■ Provided records ■
☆ ☆ ☆ ☆ ☆

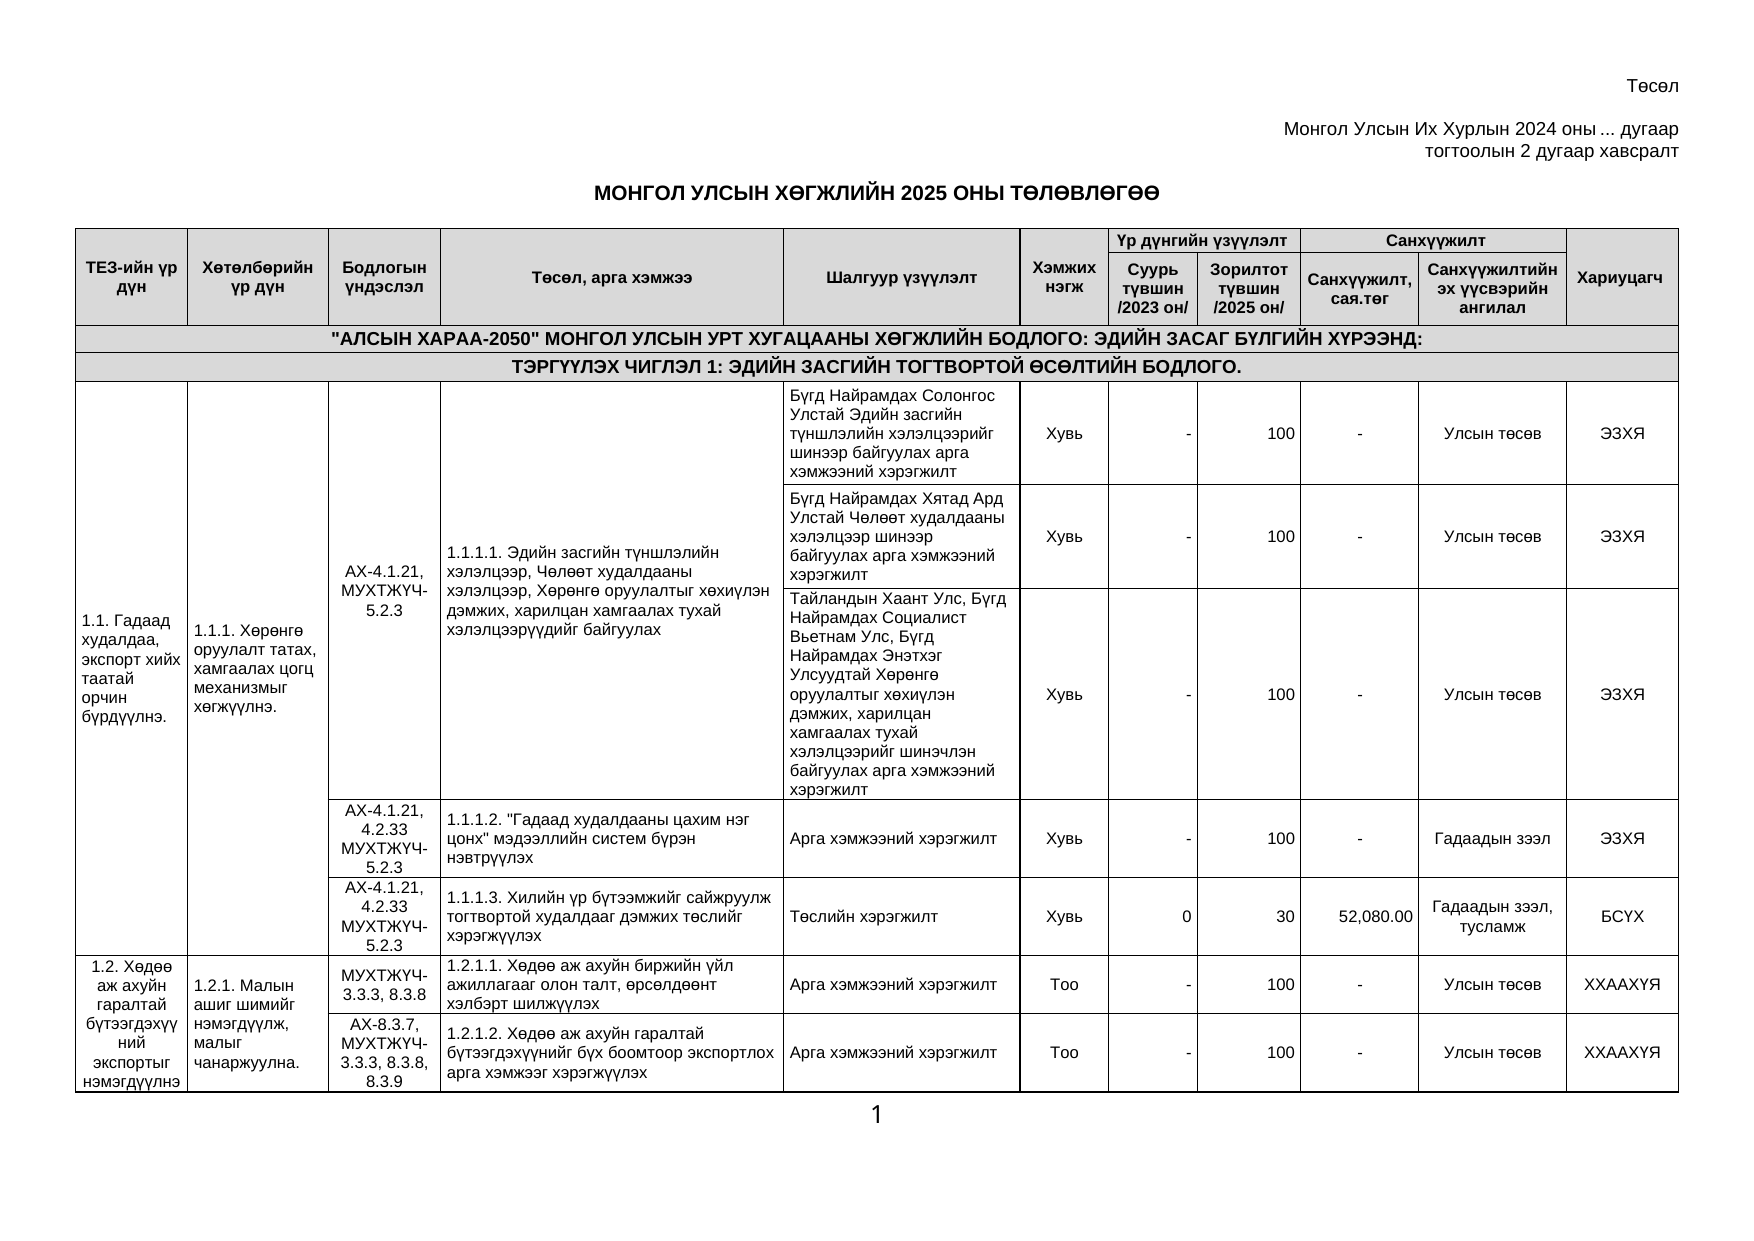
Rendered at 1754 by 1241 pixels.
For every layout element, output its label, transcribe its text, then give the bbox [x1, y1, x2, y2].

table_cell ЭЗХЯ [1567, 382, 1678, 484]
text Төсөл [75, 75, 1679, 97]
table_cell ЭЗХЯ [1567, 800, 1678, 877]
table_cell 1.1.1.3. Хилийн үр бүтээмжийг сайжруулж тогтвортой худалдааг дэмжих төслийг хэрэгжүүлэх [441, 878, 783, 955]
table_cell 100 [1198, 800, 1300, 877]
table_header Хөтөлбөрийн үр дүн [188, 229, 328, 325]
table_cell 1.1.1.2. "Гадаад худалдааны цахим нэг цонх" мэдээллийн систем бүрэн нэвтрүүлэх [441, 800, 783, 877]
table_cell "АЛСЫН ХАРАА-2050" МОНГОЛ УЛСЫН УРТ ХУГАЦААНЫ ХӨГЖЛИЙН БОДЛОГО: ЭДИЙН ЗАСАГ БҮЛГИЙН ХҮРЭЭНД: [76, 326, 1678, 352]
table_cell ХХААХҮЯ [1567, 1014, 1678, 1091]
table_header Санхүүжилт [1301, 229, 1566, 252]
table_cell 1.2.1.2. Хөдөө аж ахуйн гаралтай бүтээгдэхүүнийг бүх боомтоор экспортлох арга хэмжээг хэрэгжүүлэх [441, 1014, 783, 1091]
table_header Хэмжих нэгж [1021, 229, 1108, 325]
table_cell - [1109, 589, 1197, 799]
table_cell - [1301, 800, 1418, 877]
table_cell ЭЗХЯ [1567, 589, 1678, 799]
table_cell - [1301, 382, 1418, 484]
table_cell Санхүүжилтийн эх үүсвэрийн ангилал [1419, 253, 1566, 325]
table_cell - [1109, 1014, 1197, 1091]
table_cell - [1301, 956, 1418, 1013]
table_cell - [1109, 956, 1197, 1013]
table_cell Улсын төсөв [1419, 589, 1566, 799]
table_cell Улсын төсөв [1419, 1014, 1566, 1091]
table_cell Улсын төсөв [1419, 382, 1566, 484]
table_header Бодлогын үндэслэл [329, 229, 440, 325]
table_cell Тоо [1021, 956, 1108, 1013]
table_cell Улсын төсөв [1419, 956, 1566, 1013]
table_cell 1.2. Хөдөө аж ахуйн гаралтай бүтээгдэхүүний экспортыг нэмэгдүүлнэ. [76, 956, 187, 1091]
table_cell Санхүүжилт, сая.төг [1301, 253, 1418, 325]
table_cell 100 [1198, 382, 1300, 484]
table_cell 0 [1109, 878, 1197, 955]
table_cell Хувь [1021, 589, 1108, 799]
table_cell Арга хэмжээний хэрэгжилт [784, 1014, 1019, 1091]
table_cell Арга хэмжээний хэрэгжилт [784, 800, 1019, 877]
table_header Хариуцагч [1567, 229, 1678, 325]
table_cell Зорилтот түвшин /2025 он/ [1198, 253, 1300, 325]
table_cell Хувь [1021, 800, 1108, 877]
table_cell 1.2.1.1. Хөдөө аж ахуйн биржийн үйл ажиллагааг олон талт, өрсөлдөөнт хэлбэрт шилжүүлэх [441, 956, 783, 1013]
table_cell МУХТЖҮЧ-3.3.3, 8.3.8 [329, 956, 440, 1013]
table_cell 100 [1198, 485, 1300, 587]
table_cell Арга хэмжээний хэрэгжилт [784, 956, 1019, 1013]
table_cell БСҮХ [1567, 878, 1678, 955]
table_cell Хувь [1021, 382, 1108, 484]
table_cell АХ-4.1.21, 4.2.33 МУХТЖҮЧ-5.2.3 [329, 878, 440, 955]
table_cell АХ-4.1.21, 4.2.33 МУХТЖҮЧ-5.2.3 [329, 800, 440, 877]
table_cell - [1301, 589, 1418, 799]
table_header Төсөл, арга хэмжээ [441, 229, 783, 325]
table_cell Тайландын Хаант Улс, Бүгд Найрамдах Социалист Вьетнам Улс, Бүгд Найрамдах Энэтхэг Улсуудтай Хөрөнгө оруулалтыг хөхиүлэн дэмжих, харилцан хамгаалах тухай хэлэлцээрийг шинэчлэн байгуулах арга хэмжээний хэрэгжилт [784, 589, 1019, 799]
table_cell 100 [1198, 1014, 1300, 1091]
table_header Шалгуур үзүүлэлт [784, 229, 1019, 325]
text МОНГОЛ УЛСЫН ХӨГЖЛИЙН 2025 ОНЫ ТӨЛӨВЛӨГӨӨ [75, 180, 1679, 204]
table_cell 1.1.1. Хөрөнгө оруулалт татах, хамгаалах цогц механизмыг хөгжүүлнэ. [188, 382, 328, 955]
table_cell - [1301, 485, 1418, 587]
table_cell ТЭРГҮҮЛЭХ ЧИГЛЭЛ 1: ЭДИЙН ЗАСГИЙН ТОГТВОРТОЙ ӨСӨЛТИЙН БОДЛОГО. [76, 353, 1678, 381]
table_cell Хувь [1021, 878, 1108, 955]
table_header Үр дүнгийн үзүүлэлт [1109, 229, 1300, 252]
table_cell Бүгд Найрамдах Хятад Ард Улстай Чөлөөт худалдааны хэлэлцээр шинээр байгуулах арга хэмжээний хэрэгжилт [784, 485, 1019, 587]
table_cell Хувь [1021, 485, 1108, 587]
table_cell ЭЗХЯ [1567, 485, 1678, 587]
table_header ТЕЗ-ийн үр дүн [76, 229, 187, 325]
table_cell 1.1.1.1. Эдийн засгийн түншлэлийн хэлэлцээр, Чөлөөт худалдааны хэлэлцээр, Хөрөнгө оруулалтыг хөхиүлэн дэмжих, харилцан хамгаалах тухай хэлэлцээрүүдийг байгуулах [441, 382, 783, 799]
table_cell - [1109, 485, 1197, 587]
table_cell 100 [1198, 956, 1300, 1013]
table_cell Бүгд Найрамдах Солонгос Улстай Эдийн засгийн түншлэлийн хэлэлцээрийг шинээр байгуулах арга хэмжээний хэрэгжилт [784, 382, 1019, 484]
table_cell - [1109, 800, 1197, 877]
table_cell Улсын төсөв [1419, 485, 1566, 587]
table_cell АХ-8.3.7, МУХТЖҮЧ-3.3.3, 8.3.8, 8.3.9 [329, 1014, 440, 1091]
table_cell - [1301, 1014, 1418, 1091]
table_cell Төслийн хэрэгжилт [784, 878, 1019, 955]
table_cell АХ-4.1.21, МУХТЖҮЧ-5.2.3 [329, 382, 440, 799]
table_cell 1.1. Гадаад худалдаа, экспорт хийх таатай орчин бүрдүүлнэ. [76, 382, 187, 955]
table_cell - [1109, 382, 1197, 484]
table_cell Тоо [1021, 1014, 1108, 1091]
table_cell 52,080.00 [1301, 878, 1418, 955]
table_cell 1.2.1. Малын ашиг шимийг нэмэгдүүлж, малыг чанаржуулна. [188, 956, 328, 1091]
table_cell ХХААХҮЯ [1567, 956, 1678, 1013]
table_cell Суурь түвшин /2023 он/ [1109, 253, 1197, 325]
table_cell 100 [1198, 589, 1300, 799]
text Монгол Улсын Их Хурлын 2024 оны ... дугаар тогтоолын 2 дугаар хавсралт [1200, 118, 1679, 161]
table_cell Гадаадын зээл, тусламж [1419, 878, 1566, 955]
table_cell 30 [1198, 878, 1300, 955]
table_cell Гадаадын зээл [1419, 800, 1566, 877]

☆ ☆ ☆ ☆ ☆

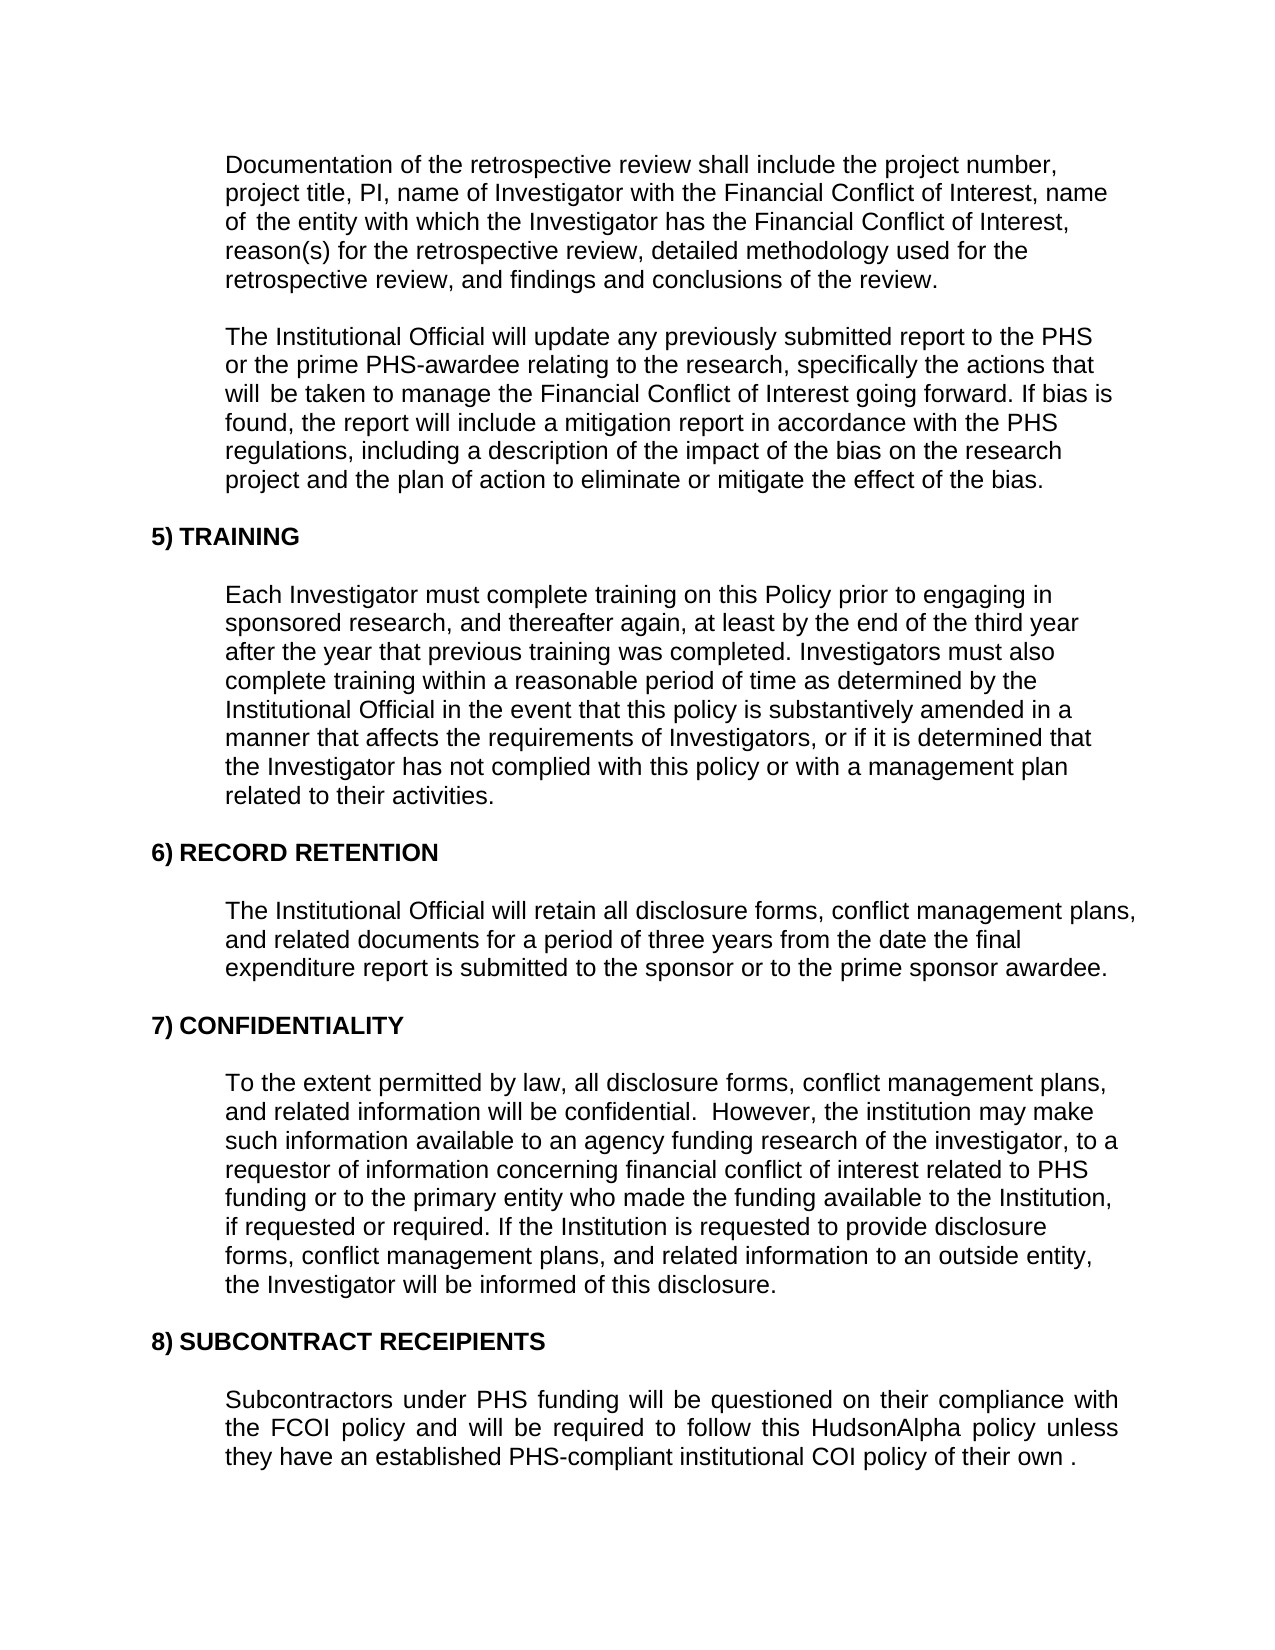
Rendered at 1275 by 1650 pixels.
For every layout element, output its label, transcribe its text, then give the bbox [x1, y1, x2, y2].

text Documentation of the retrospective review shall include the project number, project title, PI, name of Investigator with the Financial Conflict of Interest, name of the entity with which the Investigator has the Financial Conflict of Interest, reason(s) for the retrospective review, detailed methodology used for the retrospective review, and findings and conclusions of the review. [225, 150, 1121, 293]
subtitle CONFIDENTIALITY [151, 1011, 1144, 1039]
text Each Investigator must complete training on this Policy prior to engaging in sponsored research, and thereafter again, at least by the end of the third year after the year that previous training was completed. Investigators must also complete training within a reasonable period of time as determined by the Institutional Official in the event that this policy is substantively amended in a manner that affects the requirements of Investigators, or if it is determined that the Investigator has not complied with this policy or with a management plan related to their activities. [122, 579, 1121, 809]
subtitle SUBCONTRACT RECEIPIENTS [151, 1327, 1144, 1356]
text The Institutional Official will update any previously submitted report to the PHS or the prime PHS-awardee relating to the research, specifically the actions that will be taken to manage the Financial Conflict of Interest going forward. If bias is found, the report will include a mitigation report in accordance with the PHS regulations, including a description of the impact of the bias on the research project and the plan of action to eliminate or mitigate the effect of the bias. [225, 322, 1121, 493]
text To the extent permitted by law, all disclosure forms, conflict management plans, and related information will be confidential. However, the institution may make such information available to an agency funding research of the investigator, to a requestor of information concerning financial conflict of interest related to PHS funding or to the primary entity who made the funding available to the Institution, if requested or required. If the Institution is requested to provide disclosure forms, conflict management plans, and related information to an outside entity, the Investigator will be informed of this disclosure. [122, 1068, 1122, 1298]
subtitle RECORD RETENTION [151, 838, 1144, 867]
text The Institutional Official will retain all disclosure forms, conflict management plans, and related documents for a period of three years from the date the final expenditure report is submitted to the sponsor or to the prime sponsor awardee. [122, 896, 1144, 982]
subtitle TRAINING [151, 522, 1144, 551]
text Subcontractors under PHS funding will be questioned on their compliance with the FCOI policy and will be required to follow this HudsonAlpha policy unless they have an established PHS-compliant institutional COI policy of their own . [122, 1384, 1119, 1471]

☆ ☆ ☆ ☆ ☆

■ Task prompt ■
Only lines containing the word "түвшин" matter here: count them in the entries and give the number, nothing else.

■ Task solution ■
2